“Then listen, Jack,—here’s just what we’ve got to do,” she said rapidly, dominantly. “No matter what you think, or feel, we’ve got to keep our affair quiet for the present, and go ahead just as we originally planned, except that you’re to stay with your father. I’ll not consent to any other arrangement, so it’s no use arguing. You go every day to your office just as you’ve been doing; I’ll call you up there when I want you. And don’t be surprised at anything you see.”

“But what are you going to do, Mary?” he insisted.

“I don’t just know yet; I’ll let you know when I do. If we keep our nerve it will all come out all right. Here are the claim checks to your trunks: I have ordered all the baggage sent to the Grand Central Station. You must go now, Jack,—you really must!”

She fairly pressed the bewildered, unwilling Jack from the apartment; and then for a few moments she stood in the hall, now cleared of her luggage, rapidly planning. Then she shot down the elevator and hurried out of the Mordona to a taxi,—fortunately just missing Loveman, who she knew was coming here to see her,—and some twenty minutes later, again registered at the Grantham as “Mrs. Gardner.” She was the occupant of a suite on the same corridor as Miss Maisie Jones, and had ordered her trunks brought from the Grand Central Station.

Settled here, she continued her planning. There seemed no end to the plans that had to be thought out, to the dangers that must be eluded and averted. And yet she felt confident—very confident.

But mixed with her confidence was an intermittent apprehension. She believed she had avoided the others. But Clifford—if Clifford would only not interfere.

CHAPTER XV
LOVEMAN SHOWS HIS CLAWS

But the next morning came, and as yet there had been no signs of Clifford.

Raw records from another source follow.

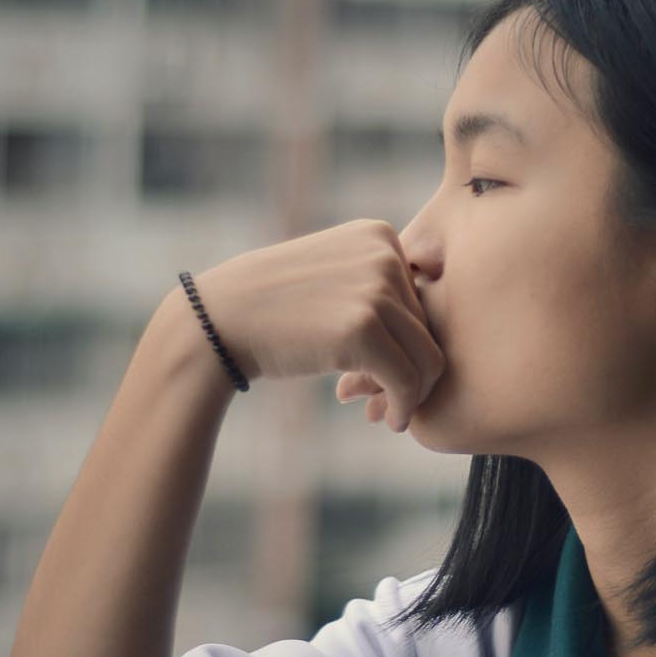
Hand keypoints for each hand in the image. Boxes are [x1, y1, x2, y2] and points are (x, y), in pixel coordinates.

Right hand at [190, 220, 443, 432]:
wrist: (218, 320)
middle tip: (385, 403)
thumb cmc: (274, 309)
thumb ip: (381, 291)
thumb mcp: (334, 276)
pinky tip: (388, 421)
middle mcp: (384, 254)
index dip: (409, 343)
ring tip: (387, 413)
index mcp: (379, 235)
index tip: (386, 373)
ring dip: (411, 394)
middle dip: (411, 372)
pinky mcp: (362, 328)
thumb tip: (436, 342)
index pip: (423, 300)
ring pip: (428, 357)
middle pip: (430, 329)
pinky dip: (404, 406)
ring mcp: (375, 289)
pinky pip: (407, 380)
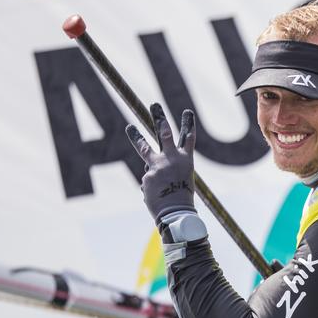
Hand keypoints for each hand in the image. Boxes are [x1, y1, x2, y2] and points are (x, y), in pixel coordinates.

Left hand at [126, 103, 196, 223]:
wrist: (175, 213)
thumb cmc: (181, 198)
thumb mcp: (182, 179)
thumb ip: (168, 169)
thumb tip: (149, 168)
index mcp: (186, 160)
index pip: (188, 139)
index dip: (188, 124)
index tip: (187, 111)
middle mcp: (171, 159)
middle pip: (164, 133)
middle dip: (159, 118)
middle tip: (155, 105)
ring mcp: (157, 166)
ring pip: (145, 149)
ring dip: (136, 136)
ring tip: (129, 127)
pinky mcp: (146, 176)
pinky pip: (146, 179)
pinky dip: (150, 187)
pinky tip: (156, 195)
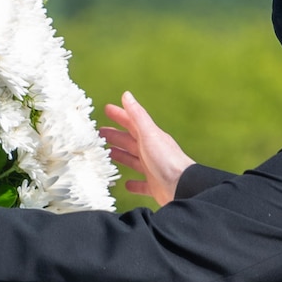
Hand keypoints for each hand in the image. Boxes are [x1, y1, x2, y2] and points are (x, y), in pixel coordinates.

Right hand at [100, 91, 194, 205]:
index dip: (120, 115)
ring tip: (108, 153)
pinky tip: (126, 184)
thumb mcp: (149, 134)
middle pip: (130, 141)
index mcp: (150, 137)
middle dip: (115, 135)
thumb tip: (126, 95)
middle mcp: (151, 151)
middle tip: (100, 133)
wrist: (181, 186)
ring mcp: (153, 169)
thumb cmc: (166, 159)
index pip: (132, 122)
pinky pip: (141, 184)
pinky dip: (133, 184)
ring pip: (133, 160)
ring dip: (121, 156)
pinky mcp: (154, 185)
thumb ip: (137, 116)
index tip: (107, 109)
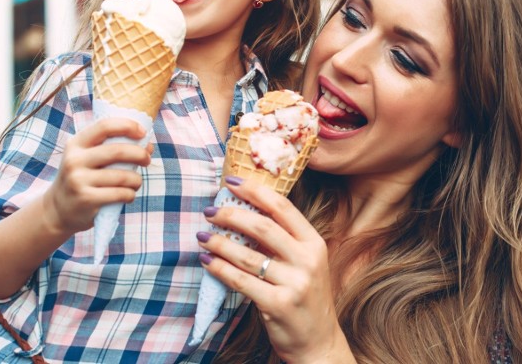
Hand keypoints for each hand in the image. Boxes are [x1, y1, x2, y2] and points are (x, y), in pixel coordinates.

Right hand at [44, 118, 150, 236]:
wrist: (58, 209)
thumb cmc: (83, 177)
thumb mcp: (89, 158)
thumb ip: (114, 148)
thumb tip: (148, 145)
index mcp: (76, 144)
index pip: (105, 126)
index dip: (128, 126)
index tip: (143, 133)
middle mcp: (74, 160)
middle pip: (118, 151)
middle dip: (140, 154)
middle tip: (147, 160)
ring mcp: (78, 180)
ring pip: (123, 176)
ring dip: (137, 180)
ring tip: (136, 182)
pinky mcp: (85, 199)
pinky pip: (120, 194)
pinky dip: (130, 194)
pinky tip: (128, 195)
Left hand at [199, 178, 353, 363]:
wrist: (318, 340)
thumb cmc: (306, 297)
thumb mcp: (305, 263)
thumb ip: (283, 241)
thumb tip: (244, 213)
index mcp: (314, 243)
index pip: (283, 207)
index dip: (255, 191)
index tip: (232, 182)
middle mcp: (307, 260)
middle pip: (263, 227)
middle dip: (231, 215)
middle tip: (210, 210)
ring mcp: (294, 283)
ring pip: (248, 255)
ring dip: (220, 243)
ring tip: (202, 236)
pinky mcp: (278, 304)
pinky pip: (241, 281)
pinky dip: (220, 269)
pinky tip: (207, 262)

At half-past ten Mary rang at the door of Maisie Jones. Her plan for beginning their acquaintance was very simple, merely the adaptation of an ancient device belonging to her past with her father and her Uncle Joe Russell—the preparation of two letters addressed to Miss Maisie Jones, which were in fact nothing more than modistes’ engraved invitations to inspect new spring styles.

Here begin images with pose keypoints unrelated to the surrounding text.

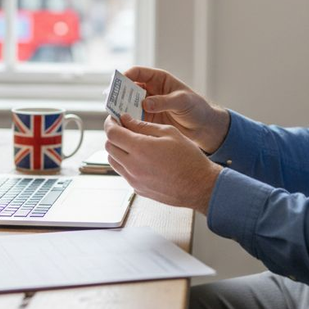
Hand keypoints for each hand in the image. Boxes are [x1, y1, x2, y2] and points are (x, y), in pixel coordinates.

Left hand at [103, 113, 221, 213]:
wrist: (199, 186)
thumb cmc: (188, 158)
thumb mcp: (169, 133)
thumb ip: (143, 126)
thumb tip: (126, 120)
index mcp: (140, 149)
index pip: (112, 133)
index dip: (110, 123)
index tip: (114, 119)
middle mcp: (133, 166)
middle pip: (109, 147)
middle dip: (113, 135)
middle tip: (123, 129)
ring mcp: (134, 180)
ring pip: (113, 161)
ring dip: (117, 150)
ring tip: (132, 144)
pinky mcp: (138, 189)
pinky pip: (124, 173)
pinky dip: (126, 163)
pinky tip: (141, 159)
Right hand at [124, 66, 230, 153]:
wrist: (204, 127)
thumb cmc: (197, 108)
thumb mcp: (182, 101)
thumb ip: (164, 101)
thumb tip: (146, 104)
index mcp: (158, 79)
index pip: (137, 73)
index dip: (126, 76)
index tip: (118, 83)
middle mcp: (150, 91)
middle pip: (129, 88)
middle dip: (119, 94)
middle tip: (111, 101)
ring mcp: (148, 105)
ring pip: (128, 104)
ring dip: (121, 108)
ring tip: (115, 115)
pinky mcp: (148, 120)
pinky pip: (133, 118)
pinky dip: (127, 121)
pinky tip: (123, 126)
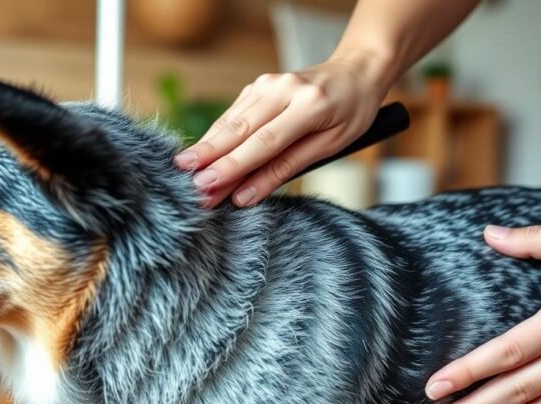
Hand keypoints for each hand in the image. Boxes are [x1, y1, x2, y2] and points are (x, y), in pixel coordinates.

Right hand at [174, 50, 390, 207]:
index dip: (233, 166)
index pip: (264, 142)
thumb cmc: (351, 112)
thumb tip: (245, 195)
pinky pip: (232, 115)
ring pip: (230, 121)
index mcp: (310, 105)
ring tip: (185, 173)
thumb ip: (287, 168)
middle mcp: (283, 88)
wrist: (356, 70)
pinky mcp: (257, 86)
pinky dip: (216, 136)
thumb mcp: (331, 145)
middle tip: (184, 181)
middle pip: (239, 129)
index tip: (207, 186)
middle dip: (209, 158)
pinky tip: (201, 155)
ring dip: (207, 149)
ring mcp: (267, 83)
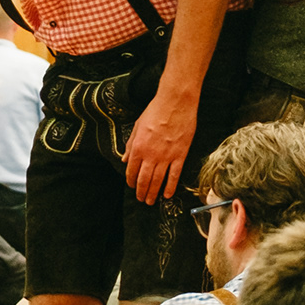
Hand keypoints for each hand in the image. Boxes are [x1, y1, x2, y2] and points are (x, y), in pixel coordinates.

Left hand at [125, 82, 198, 207]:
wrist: (175, 103)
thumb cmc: (155, 111)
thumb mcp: (137, 126)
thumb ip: (130, 145)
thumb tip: (124, 159)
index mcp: (138, 147)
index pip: (131, 170)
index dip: (130, 181)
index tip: (132, 187)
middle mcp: (150, 155)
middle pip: (144, 179)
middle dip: (141, 192)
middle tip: (142, 200)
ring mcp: (166, 156)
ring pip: (158, 181)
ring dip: (153, 193)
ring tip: (151, 201)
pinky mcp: (180, 155)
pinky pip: (174, 175)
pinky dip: (170, 187)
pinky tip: (167, 195)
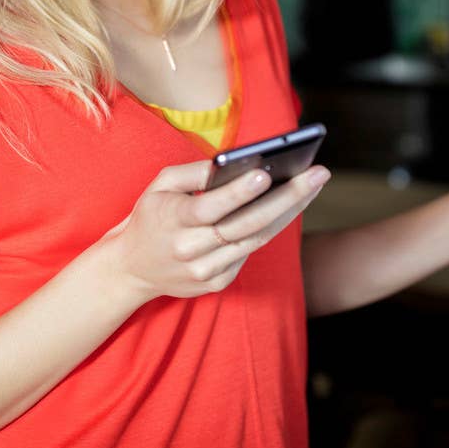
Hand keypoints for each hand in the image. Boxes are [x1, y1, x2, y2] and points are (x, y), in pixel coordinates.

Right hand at [101, 159, 330, 304]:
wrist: (130, 268)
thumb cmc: (151, 217)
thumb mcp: (159, 186)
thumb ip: (193, 173)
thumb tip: (233, 164)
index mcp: (174, 220)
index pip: (211, 207)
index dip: (238, 193)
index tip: (265, 173)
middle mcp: (191, 250)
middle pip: (246, 225)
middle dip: (287, 198)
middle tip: (318, 174)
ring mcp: (206, 271)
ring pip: (255, 240)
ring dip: (289, 212)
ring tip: (313, 185)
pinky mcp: (217, 283)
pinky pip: (249, 253)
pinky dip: (268, 229)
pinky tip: (289, 206)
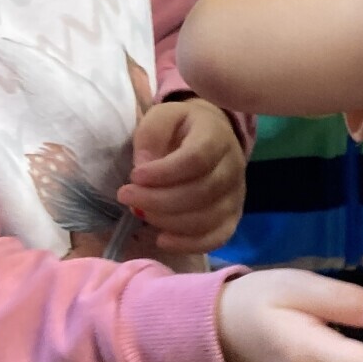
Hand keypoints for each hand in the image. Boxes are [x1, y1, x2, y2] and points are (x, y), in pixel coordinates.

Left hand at [120, 99, 245, 254]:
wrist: (212, 137)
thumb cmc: (181, 127)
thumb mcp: (161, 116)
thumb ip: (150, 136)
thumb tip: (144, 167)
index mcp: (216, 136)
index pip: (196, 159)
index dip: (164, 173)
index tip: (135, 176)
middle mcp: (233, 167)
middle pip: (201, 192)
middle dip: (158, 200)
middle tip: (126, 196)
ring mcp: (236, 195)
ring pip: (207, 218)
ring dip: (168, 221)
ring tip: (140, 213)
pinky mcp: (232, 217)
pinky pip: (216, 238)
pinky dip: (188, 244)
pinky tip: (162, 239)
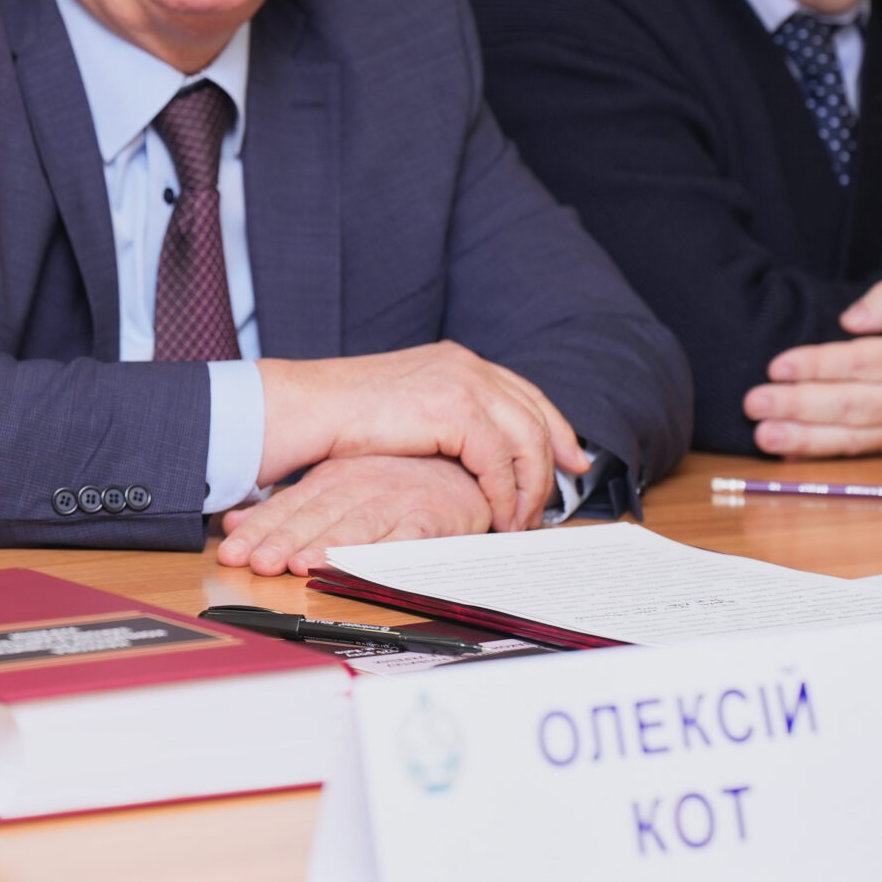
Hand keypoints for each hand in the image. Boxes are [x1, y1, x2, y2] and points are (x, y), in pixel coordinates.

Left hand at [216, 455, 490, 575]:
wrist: (461, 469)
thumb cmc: (393, 482)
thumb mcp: (334, 487)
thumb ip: (285, 509)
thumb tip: (232, 525)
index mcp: (331, 479)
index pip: (287, 507)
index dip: (258, 531)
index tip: (231, 554)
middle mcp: (359, 486)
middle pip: (315, 517)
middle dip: (284, 541)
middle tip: (258, 564)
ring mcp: (394, 501)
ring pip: (356, 526)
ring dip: (328, 546)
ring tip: (300, 565)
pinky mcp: (429, 519)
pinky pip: (407, 538)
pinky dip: (387, 552)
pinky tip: (367, 567)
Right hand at [258, 343, 589, 531]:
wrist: (308, 409)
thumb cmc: (342, 418)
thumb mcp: (407, 410)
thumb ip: (444, 420)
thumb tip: (472, 455)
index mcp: (456, 361)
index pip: (525, 394)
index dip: (556, 429)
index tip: (573, 460)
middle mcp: (467, 365)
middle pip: (536, 415)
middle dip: (553, 464)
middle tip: (552, 503)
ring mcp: (464, 383)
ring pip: (527, 440)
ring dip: (528, 487)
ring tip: (517, 520)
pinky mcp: (456, 409)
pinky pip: (500, 460)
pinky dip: (504, 494)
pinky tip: (496, 516)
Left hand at [746, 279, 881, 455]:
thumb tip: (850, 319)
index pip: (861, 363)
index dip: (817, 365)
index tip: (778, 365)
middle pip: (849, 404)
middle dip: (796, 405)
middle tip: (753, 402)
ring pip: (850, 436)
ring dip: (802, 438)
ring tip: (763, 436)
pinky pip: (859, 453)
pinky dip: (821, 455)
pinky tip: (787, 453)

Miss Jones herself answered Mary’s ring. “My name’s Mrs. Gardner—these letters somehow got mixed in my mail,” Mary began, smiling with the engaging frankness she knew how to assume. “I could have returned them to you by the maid; but the maid—it seems you and I have the same maid—told me that your aunt was ill, and I thought I’d bring them myself and make it an excuse to do such an un-New-Yorkish thing as to ask how a sick neighbor is.”